Üzerine düşündükçe bunlara birçok başka hedefi de ilave edebiliriz.
---
Beklenen üzere benim de yazmaya başlarken çeşitli emellerim
var. Bu emellerin en temelinde kaçınılamayacağı üzere, bireysel irademe hizmet
etmek ve bu doğrultuda küçük veya büyük olması fark etmeksizin bir iktidar
alanı yaratıp bu alanda muktedir olma amacı yatıyor. Bu temelin üzerine de
belagat becerimi güçlendirmek, düşün dünyamın seyrini izleyebilmek, ileride
uygulamaya geçirmeyi düşündüğüm projeler için geniş bir zemin hazırlamak, hayattaki
her şeye dair yeni keşifler yapma konusunda motive olmak gibi birçok amacı
ekleyebiliriz.
Yazmaktaki amaçlarımdan söz ederken içlerinden birinin hususi
bir şekilde altının çizilmesi önem arz ediyor.

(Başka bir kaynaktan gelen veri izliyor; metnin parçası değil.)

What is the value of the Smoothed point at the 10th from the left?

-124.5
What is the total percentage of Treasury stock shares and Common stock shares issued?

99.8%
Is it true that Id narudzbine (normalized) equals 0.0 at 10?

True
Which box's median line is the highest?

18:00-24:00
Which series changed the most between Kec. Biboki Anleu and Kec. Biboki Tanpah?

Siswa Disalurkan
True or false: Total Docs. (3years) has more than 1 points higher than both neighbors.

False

O da, yeryüzündeki her birine
ayrı ayrı muhabbet beslediğim insanlarla tanış olmak, bildiklerimi paylaşma vs.
yöntemleriyle onlara sevgimi sunmak ve onlarla beraber bir yol yürümek olduğudur.

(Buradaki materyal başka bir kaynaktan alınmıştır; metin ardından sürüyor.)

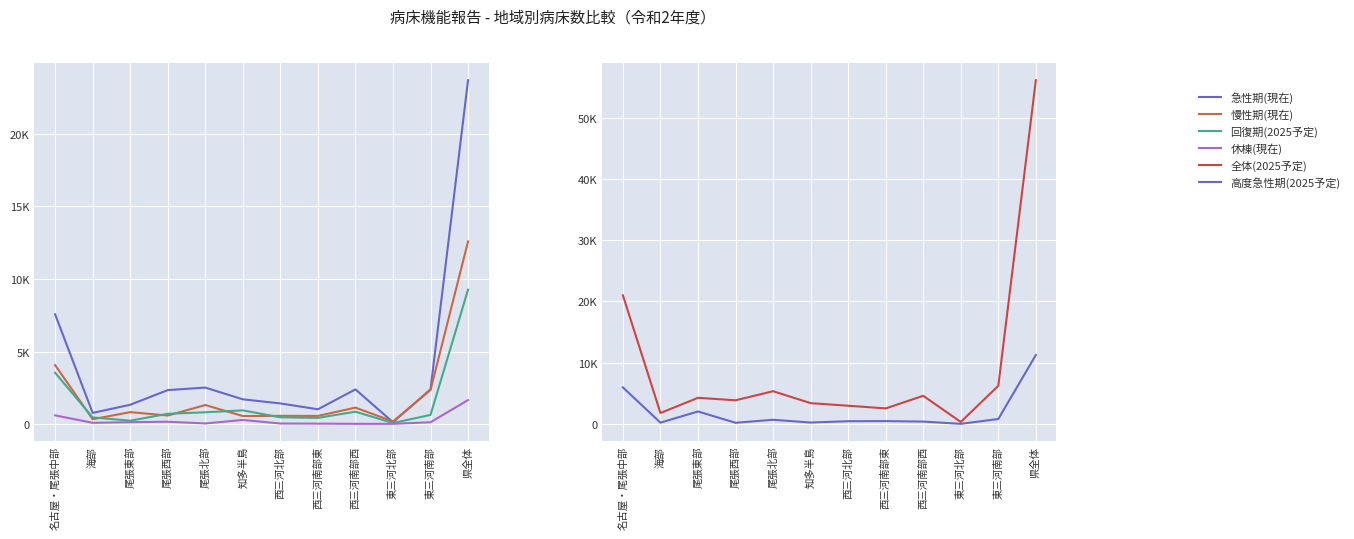

Which series has the largest total across all categories?

全体(2025予定)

Her ne kadar yeryüzünde hiçbir insanın bir diğerine kavramsal ve gerçek
anlamıyla sevgi besleyebilmesinin imkan dahilinde olmadığını düşünsem de,
toplumsal yaşamdaki karşılığıyla insanları, hatta tüm varlık alemini sevmenin
hem gerekli hem faydalı hem de mümkün olduğu fikrindeyim. Tam burada sevgi
tanımlarının yapılması yerinde olacaktır. Fakat biz bu konuya ileri zamanlarda
değineceğiz.
---
Öngörmesi kolaydır ki, bu hedeflere ulaşma yolunda yürürken birçok kez tökezleyecek, düşecek ve toparlanıp yürümeye devam edilecektir. Ayrıca yazılara, belki de birçok kez yalanlar karışacak, yanlışlar eşlik edecektir. Fakat bunlar olurken, acep bu yolda kim bilir ne güzellikler seyredilecek, hangi menzillere ulaşılacaktır…
Notlar
* “Kendi” sözcüğünü kullanırken “kendi-kendisi” ayrımını kendi hissiyatıma göre yaptım.

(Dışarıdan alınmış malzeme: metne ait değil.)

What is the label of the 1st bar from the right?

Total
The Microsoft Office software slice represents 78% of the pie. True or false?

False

** Bahsi geçen haber için bkz. https://www.sabah.com.tr/amerika/2012/05/12/kendinden-bahsetmek-mutlu-ediyor
*** İfadenin doğru yazımı için en aydınlatıcı yazılardan birine bkz. https://www.nasil-yazilir.com/2017/10/olmayadabilir-nasil-yazilir.html
- Dilbilgisi kuralları gereği başlıktaki tüm kelimelerin baş harfleri büyük yazılır. Bu yazıda, büyük puntolarla yazılı ifadelerin, yazının içeriği ile olan kaynaşıklığının okur tarafından daha fazla hissedilebilmesi için bu kurala uymadım. Konuyla alakalı bir yazı için bkz. https://medium.com/@tubacakir/tipografi-savaşları-başlıkları-büyük-harfle-mi-küçük-harfle-mi-yazmalı-5f4f324150b9
- Yazıda mutlaka birden çok anlatım bozukluğu yapılmıştır. Onları da filologlara bırakıyorum.